= Set exercise =
In the forum thread on named pipes and ports 139 and 445, what does the final reply say each of the two ports is used for?

= Selected text =
# Named Pipes, Port 139 and Port 445



## peterc (Feb 2, 2004)

I have read many places that MS SQL Server using Named Pipes is using port 139 and port 445. But I don't know when port 139 is used instead of port 445 and vice versa?

Are port 139 and port 445 actually duplicates?

I have limited knowledge in NT Networking.


----------



## hewee (Oct 26, 2001)

This is searchable site that gives the use of the TCP ports plus other good information.

The information fields are:
Type Keyword Description Trojans

http://lists.gpick.com/portlist/lookup.asp


----------



## peterc (Feb 2, 2004)

Hi hewee,

The List of Lists in the http://lists.gpick.com is very helpful.

I use the Port Lookup for 139 and 445:

For 139:
Type Keyword Description Trojans 
TCP netbios-ssn NETBIOS Session Service Chode, God Message worm, Msinit, Netlog, Network, Qaz, Sadmind, SMB Relay

UDP netbios-ssn NETBIOS Session Service

For 445:
Type Keyword Description Trojans 
TCP microsoft-ds Microsoft-DS Lioten, Randon, WORM_DELODER.A, W32/Deloder.A, W32.HLLW.Deloder, Sasser

UDP microsoft-ds Microsoft-DS

I don't know the difference between NETBIOS Session Service and Microsoft-DS.
I still don't know when SQL Server will use port 139 instead of 445 and vice versa.

Thank you for any help.


----------



## hewee (Oct 26, 2001)

I don't know or understand all the port junk. 
I just keep all my setting up high on everything.
Firewall is set high and I have a router that acts as a firewall and from running the test here https://grc.com/x/ne.dll?bh0bkyd2 I come up Stealth.


----------



## jimwhite70 (Jul 16, 2004)

This link to MS explains that port 139 is used for tcp connections and 445 for named pipes (near the bottom of the page).

http://support.microsoft.com/?kbid=841251


----------

= Collected material =
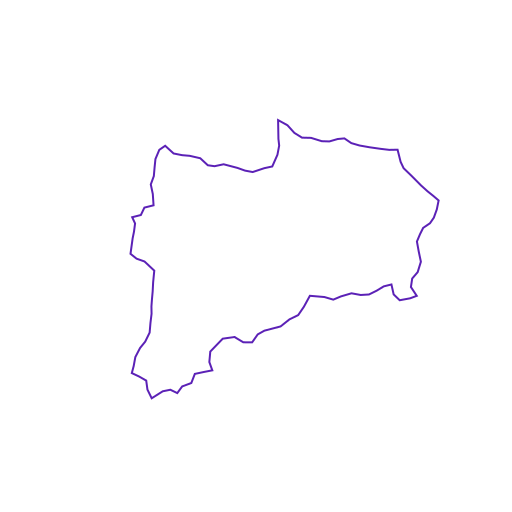 the district of Lagoa Seca, Paraíba, Brazil, rotated 134°
{"feature_id": "56859067B23041586194223", "entity_name": "Lagoa Seca", "entity_type": "district", "adm_level": 2, "iso_a3": "BRA", "parent_name": "Brazil", "parent_adm1": "Paraíba", "projection": "mercator", "projection_center": [-35.864, -7.147], "detail": "fine", "context": "isolated", "style": "outline", "palette": "violet", "viewbox_px": 512, "rotation_deg": 134, "n_neighbors": 0, "source": "geoboundaries", "source_scale": "gbopen_adm2", "svg_char_len": 1582}
<svg xmlns="http://www.w3.org/2000/svg" viewBox="0 0 512 512"><g transform="rotate(134 256 256)"><path d="M314.1,372.0L316.6,365.6L323.2,360.7L329.0,357.0L341.6,347.8L340.9,340.1L337.4,332.4L337.2,319.0L346.4,311.7L353.3,305.7L359.5,300.7L364.9,296.2L370.1,291.0L377.5,285.4L385.0,279.3L394.6,276.2L402.7,275.5L412.5,272.6L420.2,267.5L426.5,264.0L423.9,256.4L421.9,248.4L427.5,241.3L430.8,232.2L418.1,229.1L411.7,224.7L409.3,217.4L401.1,218.5L392.3,214.3L383.3,218.1L375.6,212.9L368.6,208.0L364.7,215.9L356.5,222.5L348.1,222.5L338.6,222.5L329.2,215.2L326.9,205.2L320.8,198.8L311.2,200.3L303.9,198.1L289.6,189.4L278.3,187.9L269.2,184.6L259.2,186.3L247.2,189.6L238.0,178.3L233.7,170.1L226.0,166.8L216.5,161.4L211.3,153.6L205.2,148.0L197.1,145.1L189.1,143.0L182.4,138.8L188.0,130.3L188.0,121.9L179.3,115.7L173.0,112.7L170.7,123.0L163.7,128.0L155.3,128.5L145.6,133.4L139.7,142.1L133.8,150.3L126.3,153.2L119.6,155.3L111.6,153.6L104.9,154.7L96.9,158.3L89.2,163.2L89.6,170.1L90.3,177.6L90.6,186.3L90.3,199.7L90.3,210.8L87.8,217.4L81.2,228.0L87.1,233.9L92.2,240.6L98.8,249.7L104.6,258.3L108.6,265.9L110.0,274.1L115.1,278.5L122.6,282.8L127.7,288.4L132.8,298.5L138.9,305.1L140.8,313.9L140.1,324.2L142.9,334.5L149.6,327.8L156.2,321.2L160.5,316.0L168.3,310.9L180.3,306.5L187.0,311.0L197.9,316.7L202.2,323.2L205.5,330.5L212.5,343.0L220.2,348.2L224.2,353.7L224.4,364.0L230.0,373.3L234.8,379.2L239.5,386.5L239.8,397.9L246.8,399.3L256.1,395.7L262.6,390.6L269.5,385.0L277.6,381.4L283.1,373.3L290.7,364.9L298.7,369.9L306.5,367.3L314.1,372.0Z" fill="none" stroke="#5b21b6" stroke-width="2"/></g></svg>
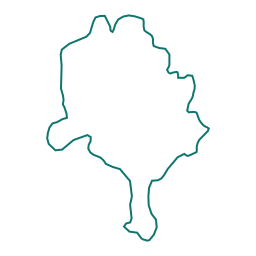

= In response =
It says port 139 is used for TCP connections and port 445 for named pipes.